In our case, tracheo-bronchial amyloidosis was isolated.

A bone marrow aspirate, Immunoelectrophoresis of proteins in the blood and urine are essential, in search of multiple myeloma.

Annual monitoring during the first ten years is essential since there’s a possibility of conversion into systemic disease whose treatment differs from the localized form, almost progression to severe and permanent respiratory impairment and metastatic transformation may occur [6] .

Rare similar cases to our patient were reported in the literature.

Brill AK et al. reported the case of a 65-year-old woman presenting recurrent bronchopulmonary infections, permanent cough and progressive dyspnea. The diagnosis of tracheobronchial amyloidosis was made by histological findings [6] .

Yap JC presented a case of isolated tracheobronchial amyloidosis in a 72-year-old woman complaining of recurrent cough, dyspnoea, haemoptysis and respiratory infection. She received laser therapy with a good evolution [7] .

The treatment of the localized tracheobronchial form is symptomatic.

The treatments offered in the localized tracheobronchial amyloidosis include external beam radiation, endoscopic procedures, debridement, removal and laser [6] [7] .

Elongated stenosis can be managed by laser therapy, balloon dilatation or stenting.

Surgical treatment is rarely indicated. In case of localized AL (amyloid light chain) radiotherapy can be proposed in AL form [6] .

Spontaneous regression has also been noted [8] .

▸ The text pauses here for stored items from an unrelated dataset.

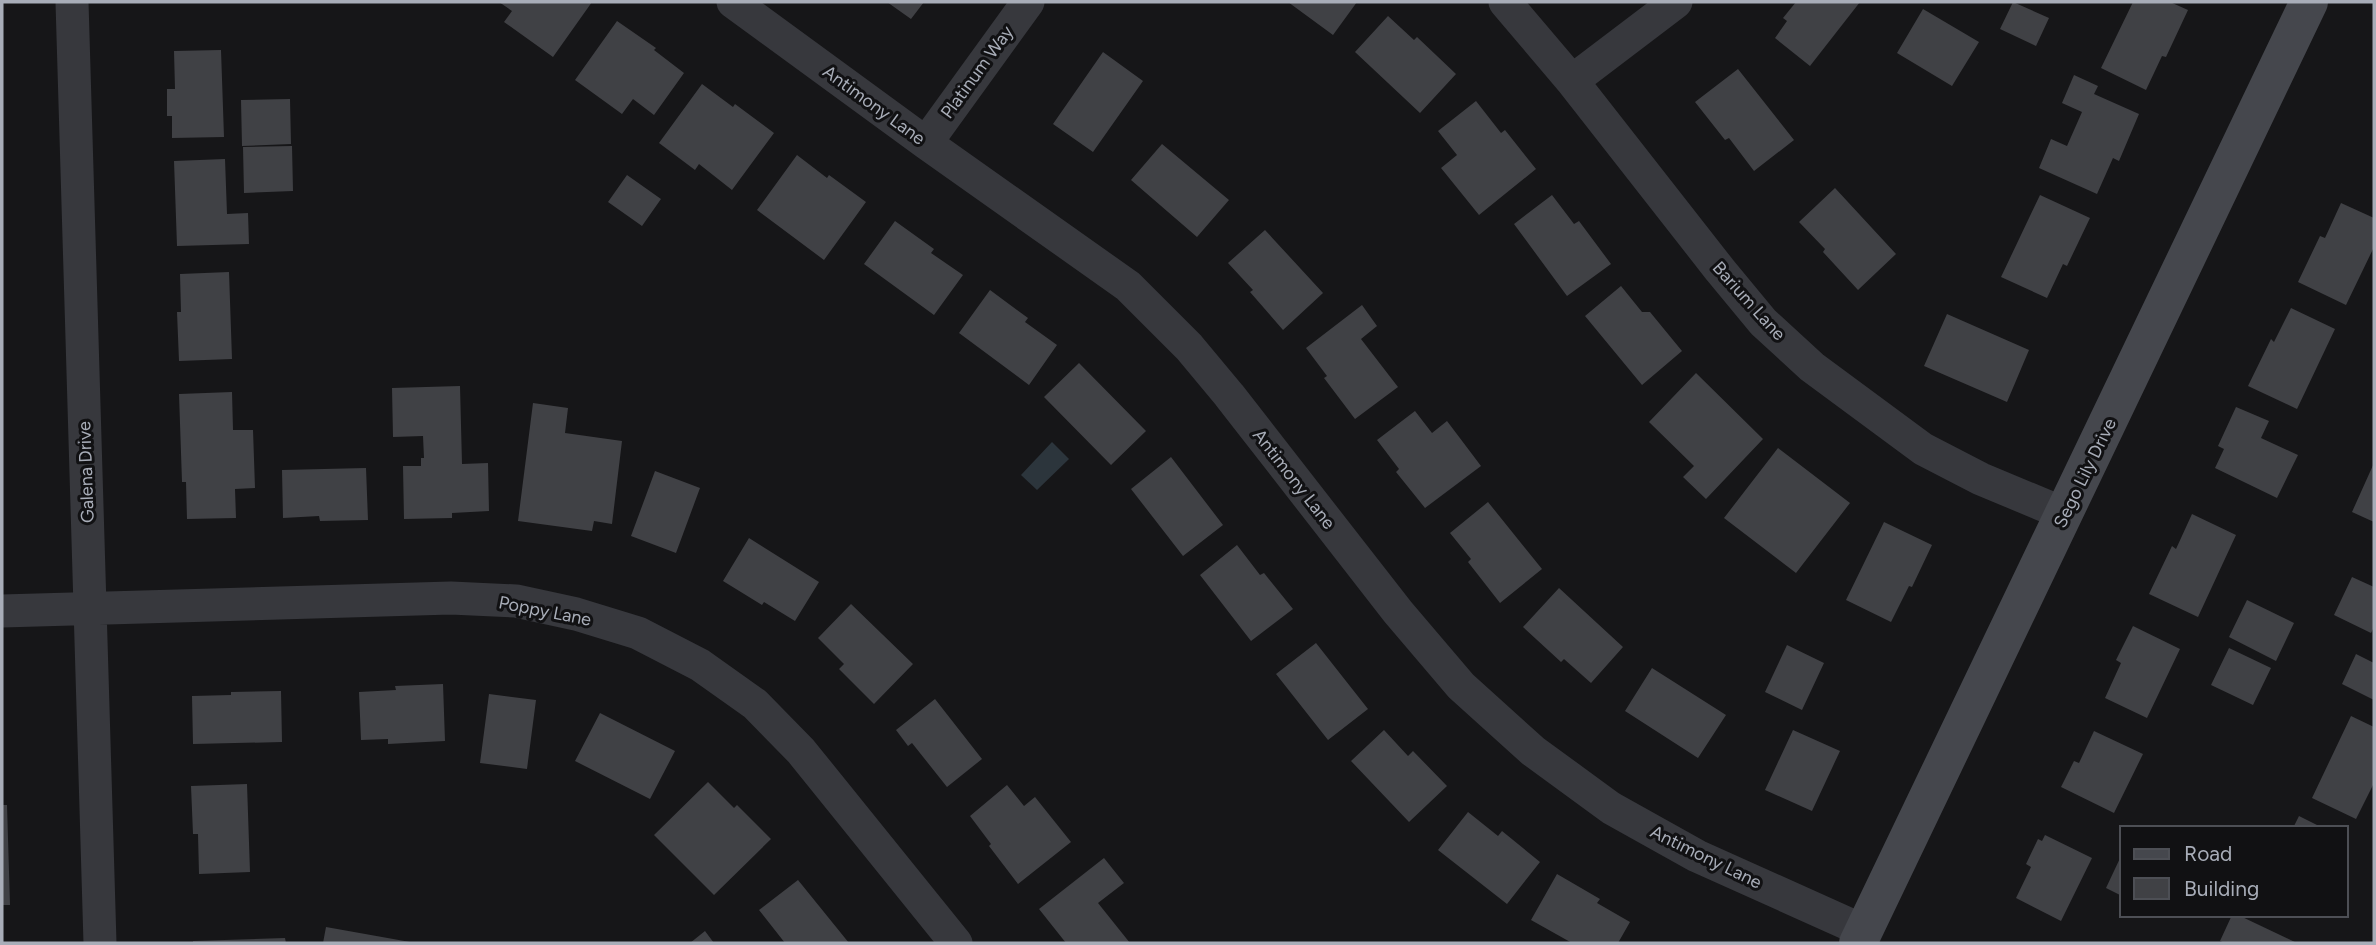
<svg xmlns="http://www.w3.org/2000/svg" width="2376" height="945" font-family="Figtree,sans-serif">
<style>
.water{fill:#2c353c}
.building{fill:#404145}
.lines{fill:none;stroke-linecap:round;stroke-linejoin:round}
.street{stroke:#37383d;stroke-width:33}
.secondary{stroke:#45474d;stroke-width:38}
.labels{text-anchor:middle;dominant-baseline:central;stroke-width:6;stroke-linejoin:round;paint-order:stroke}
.street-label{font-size:18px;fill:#a8adb8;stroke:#111113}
</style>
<rect width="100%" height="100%" fill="#161618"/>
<path class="water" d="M1052,442L1069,459L1037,490L1021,475Z"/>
<path class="building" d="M499,2H592L553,57L504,22L512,11Z
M887,2H924L911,19Z
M1288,2H1357L1333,35Z
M1796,2H1860L1810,66L1775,38L1787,21L1783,18Z
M2013,2L2049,18L2036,46L2000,29Z
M2133,2H2170L2188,10L2166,57L2162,56L2146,90L2101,68Z
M1923,9L1979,42L1952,86L1897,53Z
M1388,16L1414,40L1417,37L1456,74L1420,113L1355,52Z
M617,21L656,48L654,50L684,73L654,115L633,99L622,114L575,80Z
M221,50L224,137L172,138V116H167V89H175L174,51Z
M1103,52L1143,81L1093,152L1053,124Z
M1738,69L1794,140L1754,171L1729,138L1725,140L1695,102Z
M2074,75L2098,86L2094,94L2139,114L2119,161L2113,158L2097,194L2039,168L2051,139L2067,146L2082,112L2062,103Z
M702,84L733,107L735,104L774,133L732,190L699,164L695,170L659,143Z
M290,99L291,144L242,146L241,100Z
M1476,101L1501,133L1505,130L1536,169L1479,215L1441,168L1457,155L1438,131Z
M1162,144L1229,200L1197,237L1131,180Z
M292,146L293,191L244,193L243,147Z
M797,155L827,178L829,175L866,202L824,260L757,210Z
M225,159L227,214L248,213L249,244L177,246L174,161Z
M627,175L661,199L642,226L608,202Z
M1835,188L1896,254L1858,290L1823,252L1825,249L1799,222Z
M1552,195L1574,224L1579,221L1611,264L1567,296L1514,224Z
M2040,195L2090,218L2067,266L2063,264L2047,298L2001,277Z
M2341,203L2374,218V247L2346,305L2298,282L2320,236L2325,238Z
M895,221L934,249L931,253L963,275L934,315L864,264Z
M1265,230L1323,293L1283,330L1250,292L1253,290L1228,263Z
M229,272L232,359L179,361L177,312H181L180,274Z
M1621,286L1642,312H1650L1682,351L1642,385L1585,316Z
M990,290L1028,318L1025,322L1057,345L1029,385L959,333Z
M1362,305L1377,326L1361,339L1398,387L1355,419L1324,378L1327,376L1306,348Z
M2291,308L2335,329L2297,409L2248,386L2271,339L2274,342Z
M1947,314L2029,350L2007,402L1924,366Z
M1079,363L1146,431L1111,465L1044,397Z
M1696,373L1763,439L1706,499L1683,477L1694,466L1649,422Z
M460,386L462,464L488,463L489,511L452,513V518L404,519L403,466H421V458H424L423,436L393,437L392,388Z
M232,392L233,430H253L255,488L235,489L236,518L187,519L186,482H182L179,394Z
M533,403L568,408L565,433L622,441L612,524L594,521L592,531L518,521Z
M2236,407L2269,421L2261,438L2298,455L2277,498L2215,468L2224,449L2218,446Z
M1415,411L1432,433L1447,421L1481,466L1425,508L1396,472L1399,469L1377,440Z
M1778,448L1850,503L1796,573L1724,518Z
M1171,457L1223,525L1183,556L1131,489Z
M2374,463V522L2352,512Z
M366,468L368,520L320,521L319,516L283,518L282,470Z
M655,471L700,488L676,553L631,536Z
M1488,502L1542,569L1500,603L1468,562L1471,559L1450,533Z
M2192,514L2236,535L2198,617L2149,594L2172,546L2176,549Z
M1884,522L1932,545L1912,587L1909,586L1891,622L1846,600Z
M749,538L819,582L795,621L764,602L762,605L723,581Z
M1237,545L1260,575L1264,573L1293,609L1251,641L1200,575Z
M2352,577L2374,587V627L2371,633L2334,615Z
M1559,588L1623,647L1591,683L1564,659L1561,662L1523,627Z
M2247,600L2294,623L2276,661L2229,637Z
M851,604L913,664L874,704L839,669L844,664L818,638Z
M2133,626L2180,649L2147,718L2105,698L2121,663L2116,660Z
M1316,643L1368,709L1328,740L1276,674Z
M1787,645L1824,663L1802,710L1765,692Z
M2229,648L2271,668L2253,705L2211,685Z
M2356,654L2374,663V700L2342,684Z
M1652,668L1726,715L1698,758L1625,711Z
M443,684L445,741L388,744V739L361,740L359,692L396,690L395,686Z
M281,691L282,742L193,744L192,696L231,695V692Z
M489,694L536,700L527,769L480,763Z
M935,699L982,759L947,787L912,743L908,746L896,730Z
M600,713L675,751L650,799L575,761Z
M2351,716L2374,727V786L2373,785L2356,819L2312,798Z
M1384,730L1408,756L1413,751L1447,786L1409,822L1351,761Z
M1793,730L1840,751L1812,811L1765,790Z
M2094,731L2143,754L2114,813L2061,787L2074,761L2079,763Z
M708,782L734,808L737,805L771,839L714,895L654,835Z
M247,784L250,872L199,874L198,834H193L191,786Z
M1007,785L1024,806L1035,797L1071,842L1018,884L989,846L991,844L970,816Z
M2,805H7L10,905H2Z
M1468,812L1498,836L1502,831L1540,862L1507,904L1438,850Z
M2299,816L2323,828H2293Z
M2045,835L2092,858L2061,921L2016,898L2031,867L2026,864L2038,839L2042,841Z
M2122,854V896L2106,888Z
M1104,858L1124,883L1098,903L1130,943H1066L1039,909Z
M1557,874L1600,899L1597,903L1630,922L1618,943H1572L1531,920Z
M798,880L849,943H785L759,910Z
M2232,915H2238L2297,943H2225L2220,941Z
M326,927L410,942V943H323Z
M705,931L714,943H690Z
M285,938L286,943H193V941Z"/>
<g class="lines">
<path class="street" d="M72,2L100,943
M733,2L926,143L1128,286L1189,347L1229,395L1398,612L1461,686L1533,751L1611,808L1697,856L1864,931
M1505,2L1572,81L1720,270L1763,322L1812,367L1923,449L1981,479L2065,514
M1572,81L1676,2
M926,143L1028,2
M2,611L451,598L516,601L576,614L638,633L700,665L755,704L801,751L956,943"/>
<path class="secondary" d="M1858,943L2309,2"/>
</g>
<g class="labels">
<g class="street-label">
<text transform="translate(977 72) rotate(-54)">Platinum Way</text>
<text transform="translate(874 105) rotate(36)">Antimony Lane</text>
<text transform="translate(1749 301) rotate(48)">Barium Lane</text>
<text transform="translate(86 472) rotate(-92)">Galena Drive</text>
<text transform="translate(2085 473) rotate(-64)">Sego Lily Drive</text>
<text transform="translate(1294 479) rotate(52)">Antimony Lane</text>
<text transform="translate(545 611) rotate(11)">Poppy Lane</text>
<text transform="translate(1706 857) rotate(26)">Antimony Lane</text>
</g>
</g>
<rect width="2376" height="945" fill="none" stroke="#a8adb8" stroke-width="7"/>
<rect x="2120" y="826" width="228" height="91" fill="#111113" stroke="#4d4f55" stroke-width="2"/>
<rect x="2134" y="849" width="35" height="10" fill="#45474d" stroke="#4d4f55" stroke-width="2"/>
<text x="2184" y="861" font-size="21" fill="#a8adb8">Road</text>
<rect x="2134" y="878" width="35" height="21" fill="#404145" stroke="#4d4f55" stroke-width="2"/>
<text x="2184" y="896" font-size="21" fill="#a8adb8">Building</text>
</svg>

Bronchoscopic procedures and slow progression of this localized amyloidosis allow prognosis improvement. The prognosis is rarely worsened by the evolution to respiratory failure [2] -[4] [6] [8] .

4. Conclusion

Localized amyloidosis such as tracheobronchial location, is rare and may be the first sign of a systemic disease, the pathogenesis remains unclear. Possible respiratory and systemic complications indicate a regular and prolonged surveillance.

Disclosure Statement

The authors have nothing to disclose.

NOTES

*Corresponding author.

Conflicts of Interest

The authors declare no conflicts of interest.